We were struck by how strongly the SOD division was associated with whether individuals could utilize the translucency intervention to improve spatial performance. We further examined what SOD might reveal about an individual’s spatial learning process in addition to its face value (i.e., whether they use a cardinal, map-like representation to encode the space). In our prior observations with this general design6, we observed that SOD does not significantly predict or only had a weak correlation with cognitive map formation under naturalistic learning conditions (i.e., opaque conditions in the current study). First, we ran a correlation analysis of SOD and performance separately in the opaque conditions to see if we can replicate this pattern. As in our previous study, the correlation between SOD and the performance of the first wayfinding task was not significant in the opaque conditions (r(40) = −0.103, p = 0.516; Fig. 5), nor was the correlation between SOD and the performance in the final pointing task (r(40) = −0.146, p = 0.356; Fig. 5). On the other hand, in the translucent conditions, the correlation between SOD and the performance of the first wayfinding task was significant (r(40) = −0.529, p < 0.001, Fig. 5), as was the correlation between SOD and the performance of the final pointing task (r(40) = −0.619, p < 0.001, Fig. 5). A direct comparison demonstrated that these two correlations were significant higher in the translucent conditions than in the opaque conditions (Zs > 2.08, ps < 0.038).

Figure 5
figure5

Correlations between SOD and spatial knowledge tasks performance.

Overall, the results from the correlation analysis showed that in the opaque environment, high SOD individuals struggled in wayfinding and pointing as much as their low SOD counterparts. This could be due to the convergence of effects imposed by barriers, the lack of global orientation cues, and the rotational symmetry of the enclosure. We expand on this topic in the Discussion section.

Control analyses

We conducted control analyses to see if our results could be explained by variables other than our key manipulations.
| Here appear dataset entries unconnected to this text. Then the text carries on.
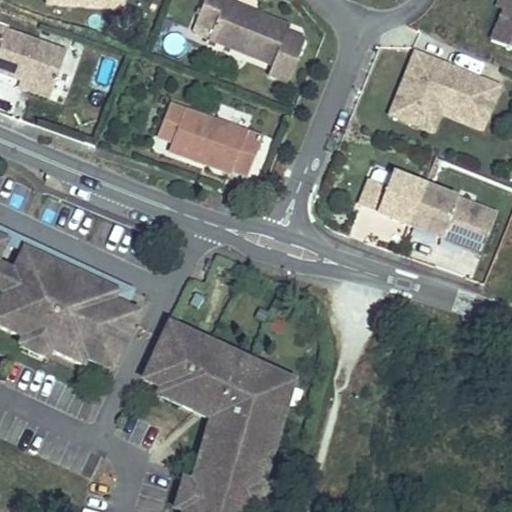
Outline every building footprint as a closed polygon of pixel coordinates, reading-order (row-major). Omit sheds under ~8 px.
[(46,0),(46,6),(107,9),(107,0),(46,0)] [(107,0),(107,9),(124,10),(124,0),(107,0)] [(227,0),(226,0),(205,0),(192,33),(209,40),(208,42),(272,68),(268,78),(287,86),(305,39),(288,32),(290,25),(227,0)] [(511,48),(511,0),(507,0),(503,10),(491,40),(511,48)] [(507,0),(497,0),(495,7),(503,10),(507,0)] [(67,51),(8,30),(9,27),(0,23),(0,75),(20,83),(20,81),(51,93),(67,51)] [(483,121),(496,90),(453,72),(452,78),(440,73),(443,67),(413,55),(388,114),(415,126),(426,101),(433,99),(483,121)] [(452,78),(453,72),(443,67),(440,73),(452,78)] [(17,89),(49,100),(51,93),(20,81),(20,83),(17,89)] [(436,114),(478,132),(483,121),(433,99),(426,101),(415,126),(428,132),(436,114)] [(232,174),(247,179),(263,137),(170,103),(157,140),(171,145),(168,154),(231,177),(232,174)] [(281,185),(288,167),(277,163),(270,181),(281,185)] [(445,213),(449,202),(418,189),(386,175),(381,187),(364,181),(354,205),(403,226),(473,257),(488,221),(468,212),(464,220),(445,213)] [(117,295),(25,252),(15,275),(5,296),(0,307),(0,328),(24,340),(52,352),(84,367),(86,361),(90,353),(113,364),(116,365),(139,316),(113,304),(117,295)] [(15,275),(0,267),(0,293),(5,296),(15,275)] [(257,511),(265,484),(275,450),(269,448),(274,432),(280,434),(288,407),(282,406),(287,386),(271,379),(274,373),(226,351),(223,357),(192,343),(195,337),(170,326),(145,381),(161,389),(184,399),(181,406),(196,413),(199,407),(214,414),(212,421),(210,428),(217,430),(211,451),(204,449),(194,484),(185,511),(257,511)] [(227,349),(196,334),(195,337),(192,343),(223,357),(226,351),(227,349)] [(52,352),(24,340),(21,347),(49,360),(52,352)] [(113,364),(90,353),(86,361),(106,370),(107,367),(111,369),(113,364)] [(274,373),(271,379),(287,386),(282,406),(288,407),(290,408),(296,387),(293,386),(294,383),(291,383),(292,380),(275,372),(274,373)] [(184,399),(161,389),(159,394),(162,395),(161,399),(180,408),(181,406),(184,399)] [(214,414),(199,407),(196,413),(212,421),(214,414)] [(210,428),(209,427),(203,449),(204,449),(211,451),(217,430),(210,428)] [(280,434),(274,432),(269,448),(275,450),(276,450),(281,434),(280,434)] [(185,511),(194,484),(186,482),(177,511),(181,511),(185,511)] [(265,511),(273,487),(265,484),(257,511),(265,511)]
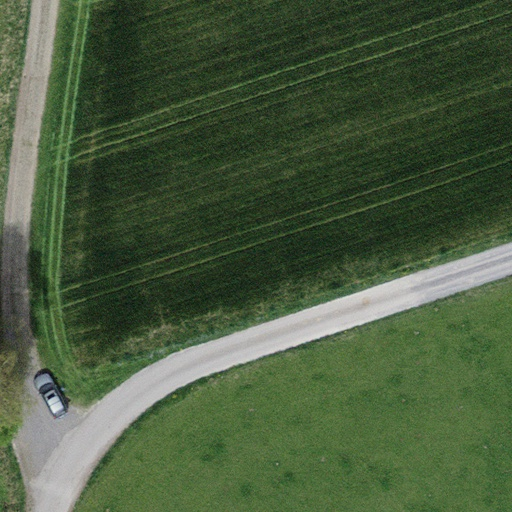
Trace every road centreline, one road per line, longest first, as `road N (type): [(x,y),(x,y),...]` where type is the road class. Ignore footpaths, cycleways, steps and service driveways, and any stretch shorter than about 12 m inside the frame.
road 1 (track): [(48,511),(61,480),(132,394),(511,253)]
road 2 (track): [(61,480),(19,348),(17,185),(40,0)]
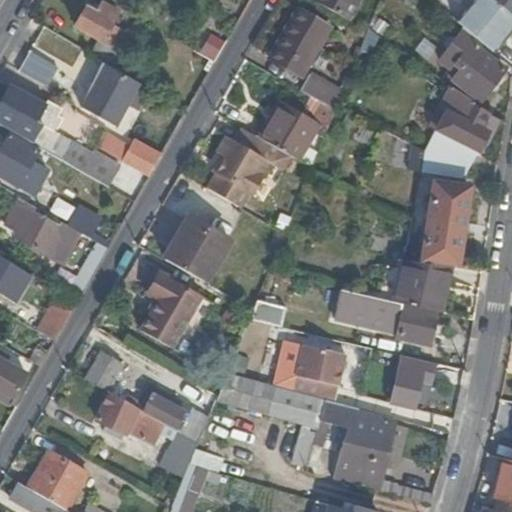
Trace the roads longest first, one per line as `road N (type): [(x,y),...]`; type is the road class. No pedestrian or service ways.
road 1 (residential): [(266,0),(0,464)]
road 2 (residential): [(511,215),(471,441),(449,511)]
The analyses showed that the gender ratio, SOD scores, and, critically, training behavior (total traversed distance, total training time, amount of orientation changes [i.e., “searching” behavior] in the training phase) were not significantly different between the opaque and translucent conditions, and the significant differences in the wayfinding and pointing tasks between the opaque and translucent conditions remained significant when those factors were controlled for (Supplemental Table 2). In addition, the lack of a translucency effect in the participants with low SOD was not reflected in different training behaviors, as these indices (training time, distance and orientation change [amount of scanning]) were not significantly different from the participants with high SOD in the translucent conditions (ts < 1.39, ps > 0.17). Although the sample size was not intended for correlations at this level of group subdivisions, we also validated that the correlation between wayfinding and pointing task performance was above 0.38 in high SOD opaque and translucent groups, and in low SOD opaque condition. This replicates the typical relationship observed in the literature for these measures6,34. Interestingly, however, this correlation was effectively zero (r(17) = −0.007; Fig. 6) for the low SOD participants who were in the translucent conditions.

Figure 6
figure6

Correlations between wayfinding and pointing task performance for high and low SOD groups, separated by opaque and translucent conditions. Translucency appears to decouple pointing and wayfinding performance in the low SOD group, but strengthens the relationship in high SOD individuals.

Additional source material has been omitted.